Kaum einer kennt den Ort, in der die Walhalla zu finden ist. Alle reden nur von ihr. Wenn es heißt: "Dort bei Regensburg". Stimmt auch. Die Gemeinde heißt Donaustauf. Genauer gesagt ist es eine Marktgemeinde, liegt nur wenige Kilometer von Regensburg entfernt.

Das Auto stellen wir in der Nähe des Rathauses ab, schlendern durch den Ort. 3800 Menschen leben hier. Typisch bayerisch fühlt man sich hier. Das Gefühl, dass die Welt in Ordnung sei lässt uns nicht los. Liegt daran, dass die Häuser alle herausgeputzt sind. Jede Fassade ist frisch gestrichen, der Putz fällt nirgends herunter. Die Straßen sind geleckt, keine Schlaglöcher. Die Kreuze zur Glaubensbekennung sind überall sichtbar. Kein Schandfleck, keine Brachen. Wie aus dem Ei gepellt. So stelle ich mir Vorstadtidylle vor. Heile Welt eben. Hinter die Fassaden möchte ich nicht schauen. Nicht alles ist Gold, was glänzt. Firmenansiedlung ist in Donaustauf nicht vorhanden. Die Menschen wohnen und leben hier. Die Arbeitsplätze sind im nahen Regensburg und der Umgebung.

Die Burgruine ist das zweite Aushängeschild. Die Höhenburg ist auf ihrem Bergvorsprung wahrlich nicht zu übersehen. Zwischen 914 und 930 ließen die Regensburger Bischöfe die Burg zur Abwehr gegen die Ungarn bauen, teilweise nutzten sie es sogar als Residenz. Im Mittelalter entwickelte sich rund um die mächtige Anlage eine bürgerliche Siedlung.
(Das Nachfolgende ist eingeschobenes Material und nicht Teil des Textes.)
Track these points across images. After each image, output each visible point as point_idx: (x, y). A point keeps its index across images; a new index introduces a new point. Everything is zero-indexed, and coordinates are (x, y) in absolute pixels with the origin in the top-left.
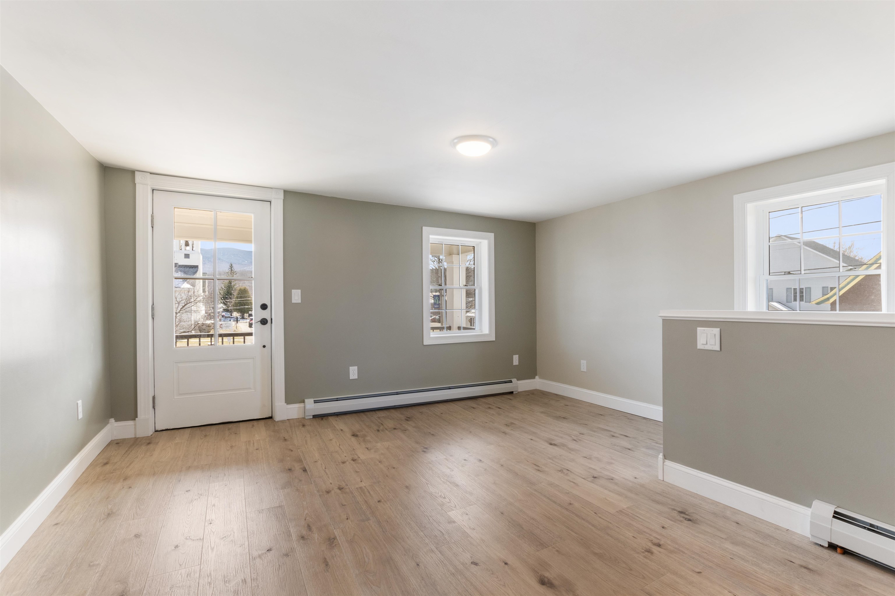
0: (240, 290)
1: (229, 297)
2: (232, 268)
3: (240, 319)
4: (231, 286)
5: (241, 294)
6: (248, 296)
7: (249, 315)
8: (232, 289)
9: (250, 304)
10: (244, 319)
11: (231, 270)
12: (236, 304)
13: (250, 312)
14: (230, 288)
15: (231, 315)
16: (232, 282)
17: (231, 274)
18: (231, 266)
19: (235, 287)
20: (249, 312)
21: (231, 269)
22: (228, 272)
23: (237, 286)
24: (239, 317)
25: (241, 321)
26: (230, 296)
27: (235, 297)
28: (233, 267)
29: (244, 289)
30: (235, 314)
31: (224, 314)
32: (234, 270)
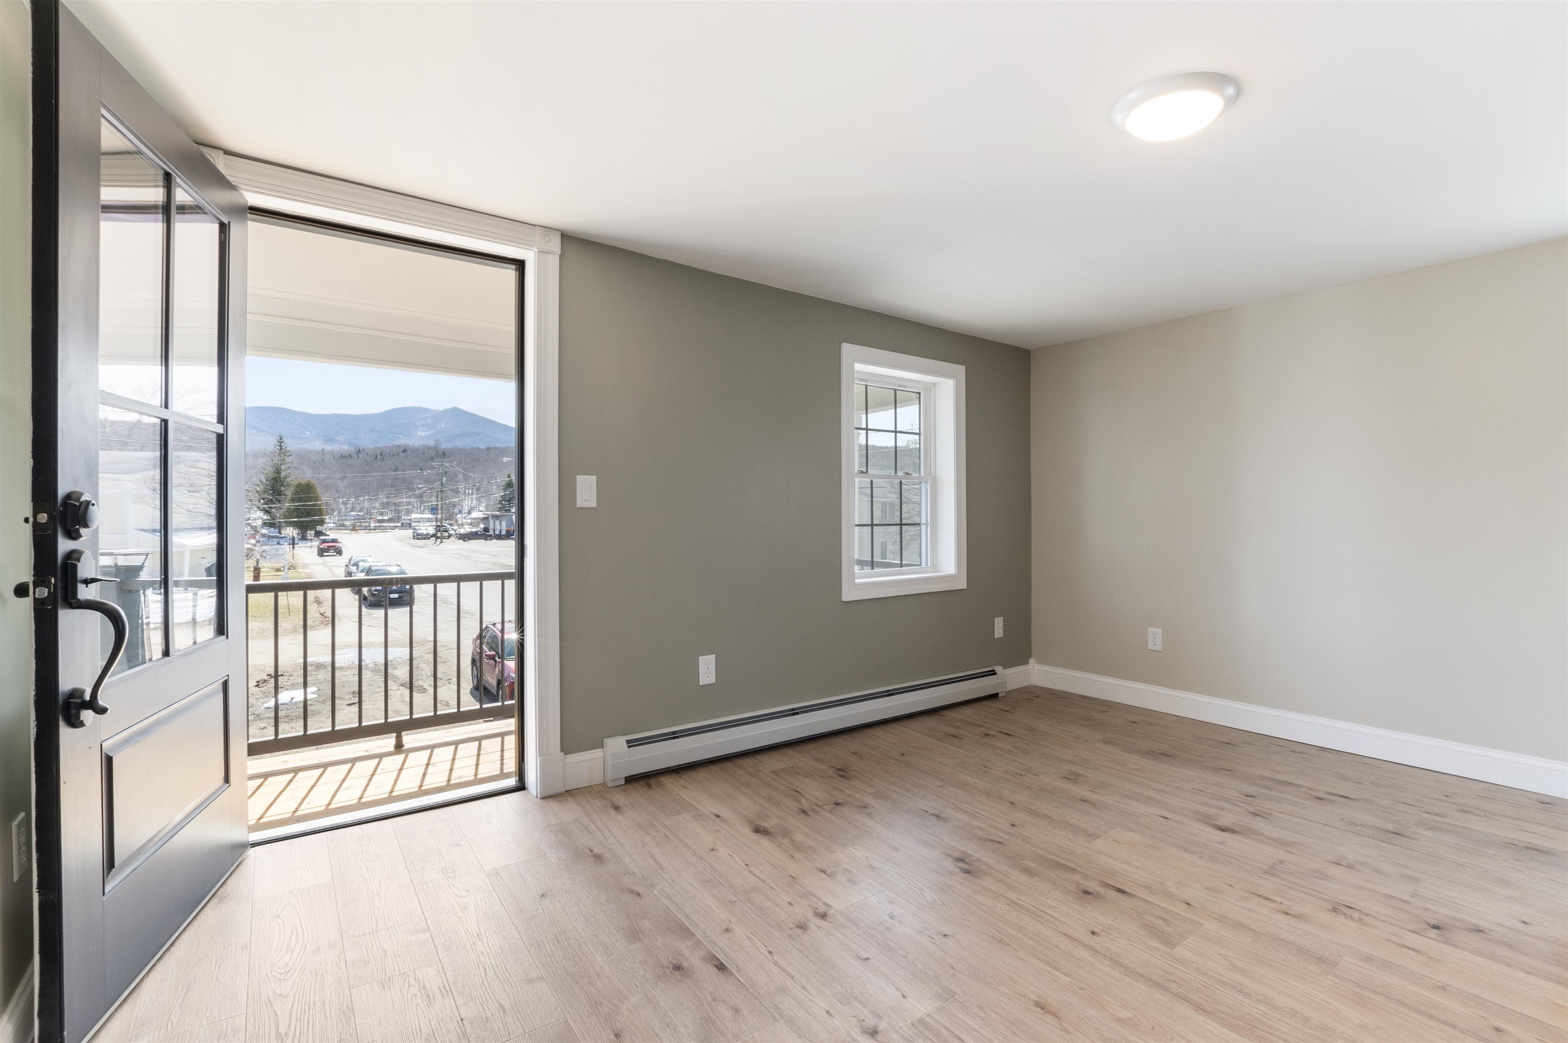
0: (299, 486)
1: (276, 499)
2: (282, 444)
3: (299, 539)
4: (280, 477)
5: (301, 493)
6: (314, 497)
7: (315, 534)
8: (282, 484)
9: (318, 513)
10: (306, 540)
11: (279, 448)
12: (290, 513)
13: (319, 528)
14: (277, 482)
15: (280, 533)
16: (282, 471)
17: (279, 455)
18: (281, 441)
19: (288, 480)
20: (316, 528)
21: (280, 446)
22: (273, 451)
23: (292, 477)
24: (296, 536)
25: (301, 544)
26: (278, 497)
27: (289, 497)
28: (283, 442)
29: (307, 484)
30: (290, 532)
31: (264, 531)
32: (286, 448)
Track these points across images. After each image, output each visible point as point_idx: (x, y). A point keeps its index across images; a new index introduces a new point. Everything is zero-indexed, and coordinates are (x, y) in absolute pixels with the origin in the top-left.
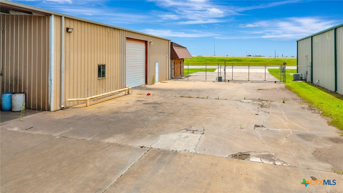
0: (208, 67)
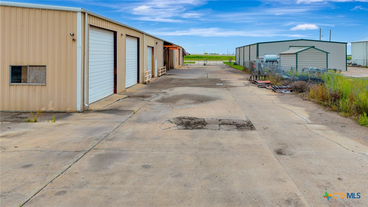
0: (192, 61)
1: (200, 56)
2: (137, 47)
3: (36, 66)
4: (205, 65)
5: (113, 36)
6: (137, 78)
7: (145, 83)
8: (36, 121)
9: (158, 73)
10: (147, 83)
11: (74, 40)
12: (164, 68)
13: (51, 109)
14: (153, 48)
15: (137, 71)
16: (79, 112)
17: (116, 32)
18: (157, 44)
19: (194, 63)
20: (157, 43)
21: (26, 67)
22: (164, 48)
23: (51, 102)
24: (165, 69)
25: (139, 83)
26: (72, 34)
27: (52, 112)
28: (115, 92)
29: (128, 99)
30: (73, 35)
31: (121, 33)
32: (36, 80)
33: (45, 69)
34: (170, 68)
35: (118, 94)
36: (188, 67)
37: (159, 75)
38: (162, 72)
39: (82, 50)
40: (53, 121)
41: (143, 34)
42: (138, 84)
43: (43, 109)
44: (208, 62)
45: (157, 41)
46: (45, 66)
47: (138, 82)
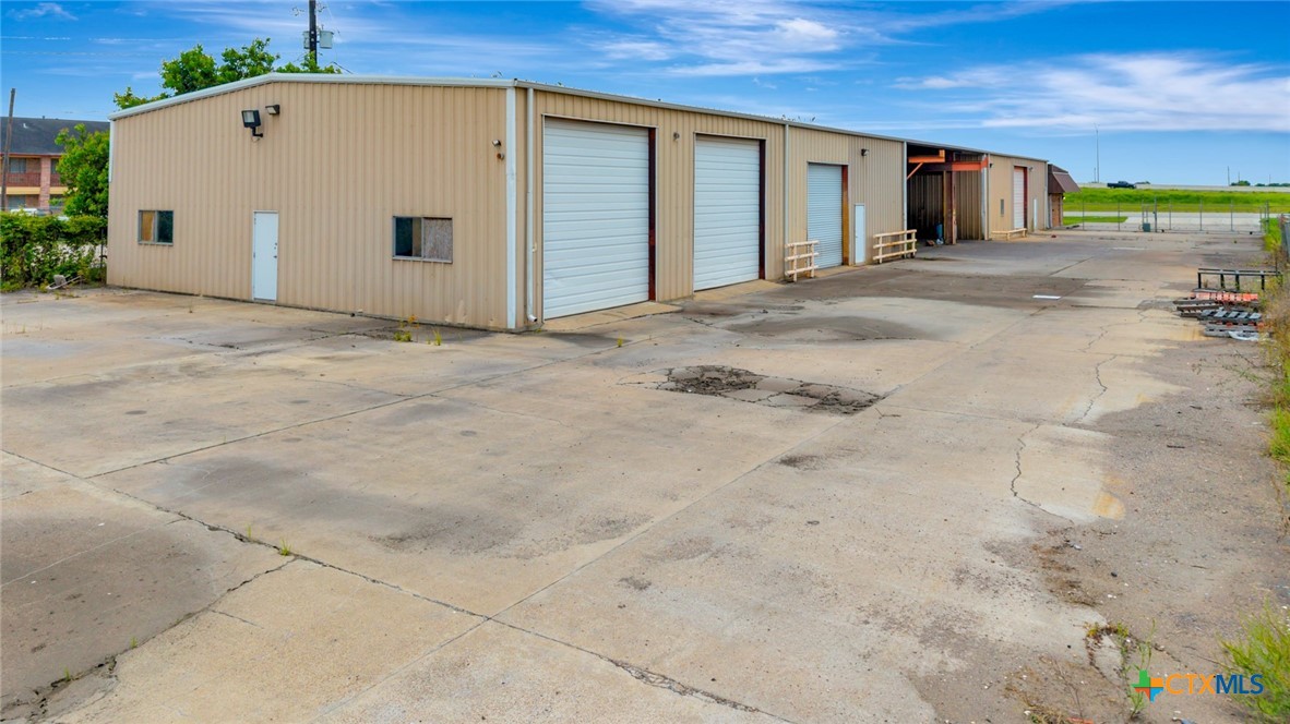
1: (1195, 195)
2: (757, 168)
3: (436, 219)
4: (1146, 228)
5: (646, 140)
6: (757, 262)
7: (788, 280)
8: (409, 340)
9: (872, 251)
10: (795, 279)
11: (499, 156)
12: (909, 236)
13: (461, 320)
14: (844, 168)
15: (757, 242)
16: (510, 332)
17: (654, 129)
18: (863, 154)
19: (1120, 220)
20: (863, 151)
21: (419, 219)
22: (910, 167)
23: (462, 303)
24: (914, 240)
25: (764, 278)
26: (496, 142)
27: (462, 328)
28: (652, 296)
29: (679, 317)
30: (499, 144)
31: (674, 131)
32: (435, 252)
33: (451, 226)
34: (959, 238)
35: (659, 302)
36: (1054, 236)
37: (876, 258)
38: (885, 250)
39: (517, 180)
40: (437, 343)
41: (784, 126)
42: (762, 280)
43: (448, 320)
44: (1164, 219)
45: (866, 145)
46: (450, 219)
47: (762, 276)
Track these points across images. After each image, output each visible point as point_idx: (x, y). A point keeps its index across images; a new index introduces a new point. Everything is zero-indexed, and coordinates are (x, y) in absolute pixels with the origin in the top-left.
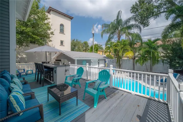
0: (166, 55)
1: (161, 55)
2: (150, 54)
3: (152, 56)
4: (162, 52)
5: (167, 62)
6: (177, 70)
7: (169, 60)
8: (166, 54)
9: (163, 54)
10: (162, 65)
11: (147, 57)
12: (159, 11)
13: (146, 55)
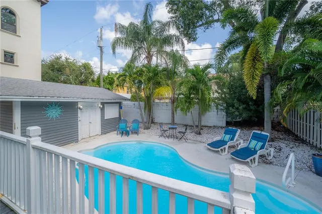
0: (221, 96)
1: (215, 96)
2: (197, 93)
3: (201, 96)
4: (217, 92)
5: (222, 107)
6: (235, 120)
7: (225, 105)
8: (222, 94)
9: (217, 95)
10: (216, 113)
11: (193, 98)
12: (212, 16)
13: (192, 96)
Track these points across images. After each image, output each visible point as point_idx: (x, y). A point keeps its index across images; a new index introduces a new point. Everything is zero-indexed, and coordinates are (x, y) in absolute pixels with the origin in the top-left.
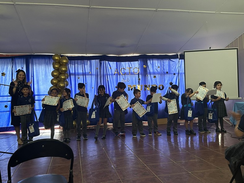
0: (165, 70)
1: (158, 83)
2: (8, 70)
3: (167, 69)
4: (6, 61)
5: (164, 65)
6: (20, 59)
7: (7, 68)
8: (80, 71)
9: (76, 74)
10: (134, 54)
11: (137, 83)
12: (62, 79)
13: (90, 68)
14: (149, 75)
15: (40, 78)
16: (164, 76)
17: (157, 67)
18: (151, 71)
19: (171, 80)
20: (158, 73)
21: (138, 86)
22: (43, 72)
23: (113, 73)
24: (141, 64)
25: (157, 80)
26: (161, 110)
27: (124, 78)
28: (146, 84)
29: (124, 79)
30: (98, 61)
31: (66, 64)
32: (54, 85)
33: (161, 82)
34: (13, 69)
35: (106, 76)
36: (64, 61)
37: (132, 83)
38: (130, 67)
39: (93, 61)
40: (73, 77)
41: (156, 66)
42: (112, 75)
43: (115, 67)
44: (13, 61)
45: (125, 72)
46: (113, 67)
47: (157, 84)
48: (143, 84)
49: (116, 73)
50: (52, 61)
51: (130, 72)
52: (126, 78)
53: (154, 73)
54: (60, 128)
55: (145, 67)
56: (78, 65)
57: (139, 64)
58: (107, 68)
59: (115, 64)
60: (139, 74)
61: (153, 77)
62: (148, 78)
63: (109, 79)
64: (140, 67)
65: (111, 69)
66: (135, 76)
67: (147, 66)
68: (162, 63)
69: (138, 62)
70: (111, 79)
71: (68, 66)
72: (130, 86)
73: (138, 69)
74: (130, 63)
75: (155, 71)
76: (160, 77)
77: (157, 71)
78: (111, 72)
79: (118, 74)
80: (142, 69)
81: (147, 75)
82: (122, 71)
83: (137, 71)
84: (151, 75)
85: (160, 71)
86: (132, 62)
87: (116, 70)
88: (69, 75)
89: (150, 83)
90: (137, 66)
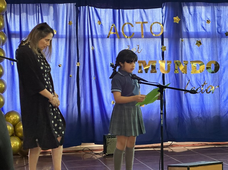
0: (223, 28)
1: (206, 57)
3: (226, 27)
5: (219, 17)
9: (23, 34)
11: (158, 57)
13: (53, 22)
14: (185, 40)
16: (220, 41)
18: (191, 30)
20: (207, 36)
21: (160, 62)
23: (106, 33)
24: (168, 15)
25: (204, 51)
26: (212, 117)
27: (130, 44)
28: (178, 59)
29: (129, 46)
30: (72, 6)
31: (2, 12)
33: (212, 54)
35: (90, 39)
37: (148, 55)
38: (143, 20)
39: (62, 7)
41: (202, 19)
42: (103, 37)
43: (109, 20)
45: (132, 31)
46: (105, 21)
47: (203, 58)
48: (172, 57)
49: (112, 33)
51: (144, 31)
52: (135, 46)
53: (197, 35)
55: (177, 21)
56: (28, 15)
57: (163, 15)
58: (92, 22)
59: (110, 13)
60: (162, 37)
61: (196, 43)
62: (183, 46)
63: (96, 46)
64: (165, 21)
65: (102, 25)
66: (155, 40)
67: (183, 18)
68: (216, 12)
69: (162, 11)
70: (101, 47)
71: (4, 16)
72: (143, 64)
73: (162, 25)
74: (144, 11)
75: (200, 30)
76: (210, 43)
77: (203, 30)
78: (101, 30)
79: (116, 35)
80: (171, 25)
81: (181, 39)
82: (125, 29)
83: (159, 31)
84: (191, 39)
85: (210, 30)
86: (149, 10)
87: (113, 26)
88: (7, 37)
89: (189, 58)
90: (158, 18)
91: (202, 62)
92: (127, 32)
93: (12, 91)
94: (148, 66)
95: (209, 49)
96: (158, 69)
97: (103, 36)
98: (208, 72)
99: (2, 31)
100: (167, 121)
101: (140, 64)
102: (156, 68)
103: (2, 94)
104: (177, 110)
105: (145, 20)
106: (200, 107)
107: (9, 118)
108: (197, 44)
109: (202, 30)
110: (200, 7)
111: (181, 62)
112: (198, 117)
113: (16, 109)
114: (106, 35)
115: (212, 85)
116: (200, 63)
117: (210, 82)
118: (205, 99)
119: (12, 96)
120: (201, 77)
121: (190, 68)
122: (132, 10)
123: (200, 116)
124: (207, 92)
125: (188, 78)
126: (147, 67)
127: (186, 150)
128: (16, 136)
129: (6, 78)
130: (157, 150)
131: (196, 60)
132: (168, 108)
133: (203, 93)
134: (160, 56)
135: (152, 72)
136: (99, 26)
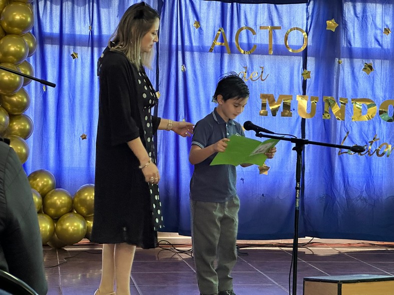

Im Laufe der Jahrhunderte wechselten sich die Besitzer spielend. Sie wurde belagert, zerstört und wieder aufgebaut. Ab dem 17. Jahrhundert verfiel die Burg allmählich zur Ruine, wurde zeitweise sogar als Steinbruch genutzt.  

Wie üblich ist die Historie der Burgruine eng mit der der Stadt verknüpft. Seit den Anfängen des 18. Jahrhunderts gehörte Donaustauf mit seiner zunehmend verfallenden Burg zum Königreich Bayern, ab 1812 zum Fürstengeschlecht Thurn und Taxis.

All zuviel steht nicht mehr von der Burg. Die nördlich vorgelagerte Vorburg ist heute ein Friedhof. Durch das Burgtor treten wir in das ehemalige Innere ein. Ein Stumpf des östlichen Rundturms ist zu sehen. Zwei Mauern mit Wandnischen der quadratisch angelegten Kapelle haben die Zeit überlebt. Eine Mauer des Palas gibt es noch. Anhand der Aufzählung merkt man, dass das recht dürftig ist. Eine Ruine eben.

Es beeinträchtigt jedoch nicht diesen fantastischen Blick. Wieder über das breite Donautal. Wieder von Regensburg ins Straubing. Über die unfassbar breite Donau hinweg. Irre wie dieser Strom im Laufe der Jahre von den Menschen begradigt wurde. Zeit nehmen. Verweilen. Genießen.

Donaustauf. So sehr es sich anstrengt. Der Markt wird immer im Schatten der Walhalla stehen. Den Namen werden sich nicht viele merken, wollen die Einwohner wohl auch gar nicht, die Walhalla dagegen schon. Dafür ist dieser Prunkbau zu imposant und monumental, in seiner Bedeutung zu herausragend. Ein Denkmal der deutschen Identitätssuche, in einer Reihe mit dem Brandenburger Tor, dem Hermannsdenkmal oder dem Niederwalddenkmal in Rüdesheim. Daher ein Muss auf jeder Sightseeing-Liste. Unbedingt.